A 23-year-old woman did not leave her room for weeks, her family said.
She is allegedly raped by a police officer who enforces government coronavirus guidelines.
“She’s very traumatized,” said Pamela’s older cousin, Fred, who has helped look after the family since the alleged assault.
“It has been very difficult for her to sleep well since that incident.”
On July 28, Pamela traveled by public bus en route to Port Harcourt, the capital of the south-central Rivers state, some 45 km west of Bori.
On reaching a checkpoint in Sakpenwa town, 25 km outside Bori, at 6:30 p.m., Pamela said four police officers arrested her for not wearing a mask.
Then, she said, they escorted her to a guest house where one of the officers raped her “until dawn” after “threatening to kill her” if she didn’t cooperate.
“I am not myself and have passed out twice since the rape incident,” said Pamela, whose husband died more than two years ago.

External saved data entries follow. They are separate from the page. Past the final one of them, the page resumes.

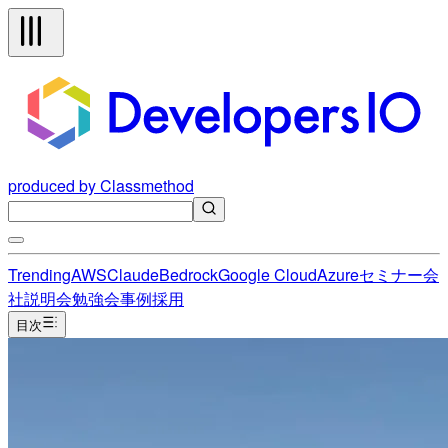
produced by Classmethod
Trending
AWS
Claude
Bedrock
Google Cloud
Azure
セミナー
会
社説明会
勉強会
事例
採用
目次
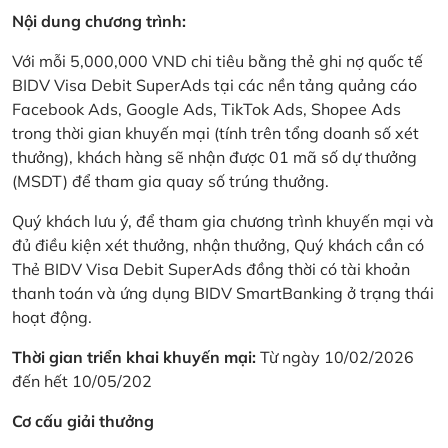
Nội dung chương trình:
Với mỗi 5,000,000 VND chi tiêu bằng thẻ ghi nợ quốc tế
BIDV Visa Debit SuperAds tại các nền tảng quảng cáo
Facebook Ads, Google Ads, TikTok Ads, Shopee Ads
trong thời gian khuyến mại (tính trên tổng doanh số xét
thưởng), khách hàng sẽ nhận được 01 mã số dự thưởng
(MSDT) để tham gia quay số trúng thưởng.
Quý khách lưu ý, để tham gia chương trình khuyến mại và
đủ điều kiện xét thưởng, nhận thưởng, Quý khách cần có
Thẻ BIDV Visa Debit SuperAds đồng thời có tài khoản
thanh toán và ứng dụng BIDV SmartBanking ở trạng thái
hoạt động.
Thời gian triển khai khuyến mại:
Từ ngày 10/02/2026
đến hết 10/05/202
Cơ cấu giải thưởng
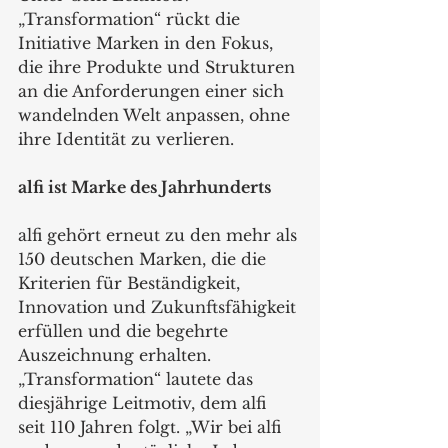
„Transformation“ rückt die 
Initiative Marken in den Fokus, 
die ihre Produkte und Strukturen 
an die Anforderungen einer sich 
wandelnden Welt anpassen, ohne 
ihre Identität zu verlieren.
alfi ist Marke des Jahrhunderts
alfi gehört erneut zu den mehr als 
150 deutschen Marken, die die 
Kriterien für Beständigkeit, 
Innovation und Zukunftsfähigkeit 
erfüllen und die begehrte 
Auszeichnung erhalten. 
„Transformation“ lautete das 
diesjährige Leitmotiv, dem alfi 
seit 110 Jahren folgt. „Wir bei alfi 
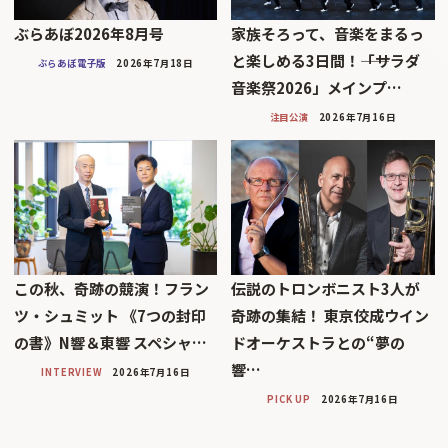
ぶらあぼ2026年8月号
家族そろって、音楽をまるっ
と楽しめる3日間！――「サラダ
ぶらあぼ電子版
2026年7月18日
音楽祭2026」メインプ…
注目公演
2026年7月16日
この秋、奇跡の競演！フラン
伝説のトロンボニスト3人が
ツ・シュミット 《7つの封印
奇跡の集結！ 東京佼成ウイン
の書》N響＆東響 スペシャ…
ドオーケストラとの“夢の
響…
INTERVIEW
2026年7月16日
PICK UP
2026年7月16日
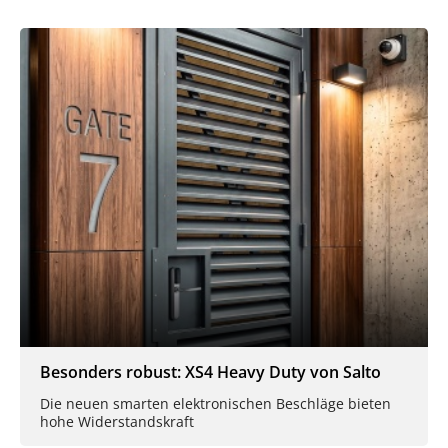
Besonders robust: XS4 Heavy Duty von Salto
Die neuen smarten elektronischen Beschläge bieten
hohe Widerstandskraft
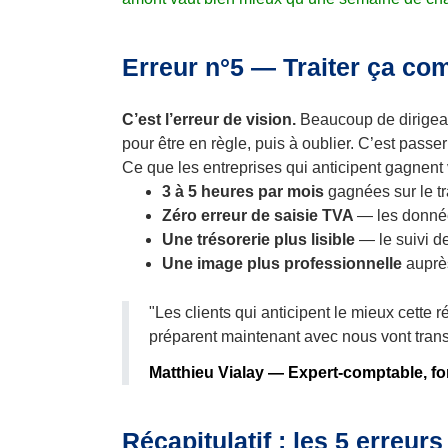
Erreur n°5 — Traiter ça com
C’est l’erreur de vision.
Beaucoup de dirigean
pour être en règle, puis à oublier. C’est passer
Ce que les entreprises qui anticipent gagnent 
3 à 5 heures par mois
gagnées sur le tr
Zéro erreur de saisie TVA
— les donnée
Une trésorerie plus lisible
— le suivi d
Une image plus professionnelle
auprè
"Les clients qui anticipent le mieux cette
préparent maintenant avec nous vont transf
Matthieu Vialay — Expert-comptable, 
Récapitulatif : les 5 erreurs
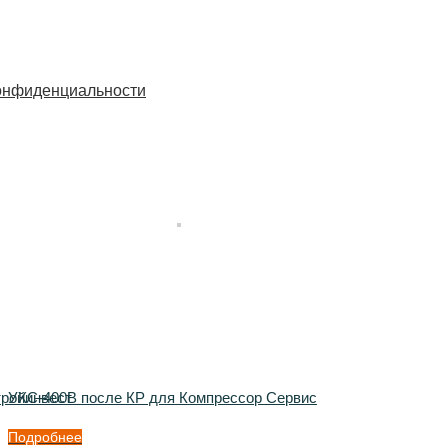
онфиденциальности
тройинвест
УКС-400В после КР для Компрессор Сервис
Подробнее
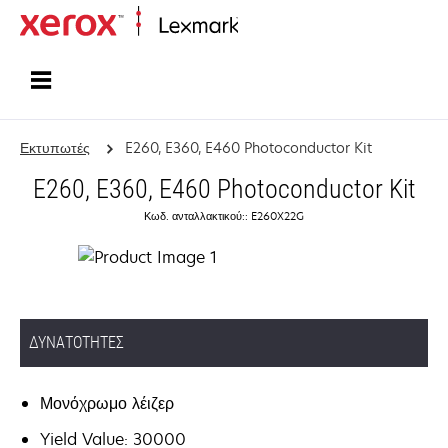
Αρχική
Εκτυπωτές
E260, E360, E460 Photoconductor Kit
E260, E360, E460 Photoconductor Kit
Κωδ. ανταλλακτικού:: E260X22G
ΔΥΝΑΤΌΤΗΤΕΣ
Μονόχρωμο λέιζερ
Yield Value: 30000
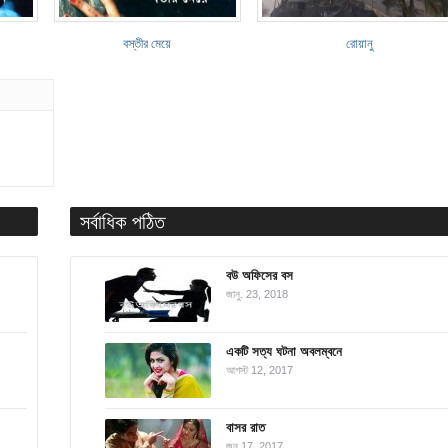
বস্তীর মেয়ে
রোয়ানু
সর্বাধিক পঠিত
বউ অফিসের বস
জানু. 23, 2018
একটি সত্য ঘটনা অবলম্বনে
আগস্ট 12, 2017
বাসর রাত
জুন 17, 2017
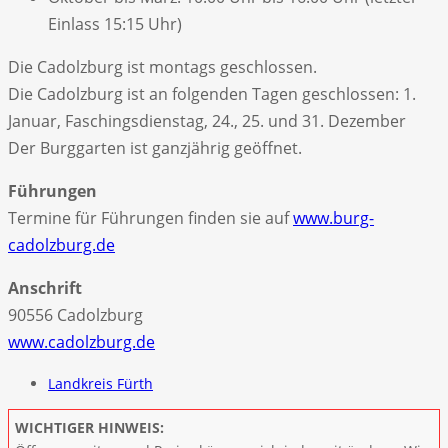
Einlass 15:15 Uhr)
Die Cadolzburg ist montags geschlossen.
Die Cadolzburg ist an folgenden Tagen geschlossen: 1.
Januar, Faschingsdienstag, 24., 25. und 31. Dezember
Der Burggarten ist ganzjährig geöffnet.
Führungen
Termine für Führungen finden sie auf
www.burg-
cadolzburg.de
Anschrift
90556 Cadolzburg
www.cadolzburg.de
Landkreis Fürth
WICHTIGER HINWEIS:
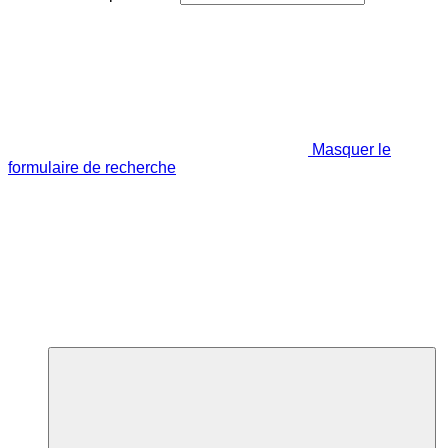
Masquer le
formulaire de recherche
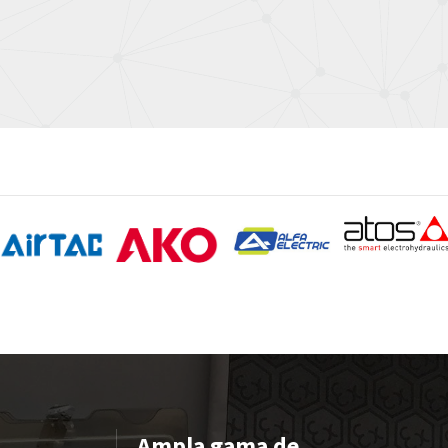
Ampla gama de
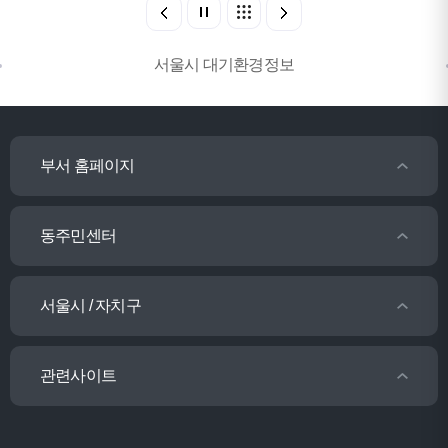
서울시 대기환경정보
부서 홈페이지
동주민센터
서울시 / 자치구
관련사이트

“Due to my deteriorating health, I had to move here to live with my mother so that I could be treated.”
Pamela is not the only woman in Nigeria who says she has been attacked by those who should take precautionary measures against the coronavirus.
The Women At Risk International Foundation reported in 2018 that more than 10,000 women and girls are raped or sexually abused every day in the country.
It is unclear how many rapists have been convicted in recent years, but Nigeria’s National Bureau of Statistics revealed that the country’s police reported no convictions for rape in 2017, despite recording 2,279 cases of rape and indecent assault.